Post ID: 97778, posted on December 4th, 2014
Alas things are always changing with these computery thingies.
A few years ago when I first signed up with gmail my spam folder received HUNDREDS of new entries PER DAY; these days it's down to a couple of dozen as day. Did the spammers all hang up their hats and find more useful ways to spend their time? No, they didn't, in fact it's gotten worse... however gmail started bouncing it rather than putting it in a spam folder.
The same has happened with other email service providers, and although it looks nice to have a relatively empty spam folder, the down side is that you can't now route out that missing email... because they bounced it back to the sender.
At the same time, various technologies have come into play to allow a recipient server to check where an email came from. I say "technologies", plural, because there couldn't be just one could there; oh no: that'd be way to *@$&^#! simple. And if you don't have them all in place: well then stuff can and will go missing.
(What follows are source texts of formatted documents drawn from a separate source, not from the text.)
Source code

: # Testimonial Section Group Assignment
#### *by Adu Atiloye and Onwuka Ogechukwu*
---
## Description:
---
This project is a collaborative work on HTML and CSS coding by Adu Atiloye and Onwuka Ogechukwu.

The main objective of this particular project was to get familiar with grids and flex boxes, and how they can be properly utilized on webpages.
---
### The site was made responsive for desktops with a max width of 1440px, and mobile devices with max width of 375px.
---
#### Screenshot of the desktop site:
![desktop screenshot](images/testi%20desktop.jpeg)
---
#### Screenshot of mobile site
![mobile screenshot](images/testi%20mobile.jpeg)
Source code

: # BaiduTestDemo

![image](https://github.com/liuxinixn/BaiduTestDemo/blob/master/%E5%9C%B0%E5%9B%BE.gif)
This is something I'm working on. I've been spending an hour or two on it most mornings for about a month now. I will get to the bottom of it, piece by piece, eventually... and then the goalposts will move.
Alas some of you are going to have problems with the new forum software... while others will find that problems you had with the old forum are no longer an issue.
I'm currently running a seven year old Mac and there are a number of things I can no longer do. For example: I can no longer use Webmin's file manager because it needs a newer Java plugin than the one I have. I can't upgrade that without upgrading the OS and I can't do that on this aged hardware. For now I can live without the file manager... but I reckon I'm only a year or two, if I'm lucky, away from finding that something I NEED stops working and I have to upgrade.
Point is, to those of you who are struggling: I feel your pain. But there's no real solution to this. If we never upgraded the TG software then TG would eventually become inaccessible to members running new software and hardware. Upgrade and we cause problems for members running old systems. There is no solution that can satisfy everybody, so ultimately it becomes a personal decision for each of us about when to upgrade the systems for which we are responsibe, a compromise between what we can and can't afford to do without.
Like I say: I feel your pain; it affects me too.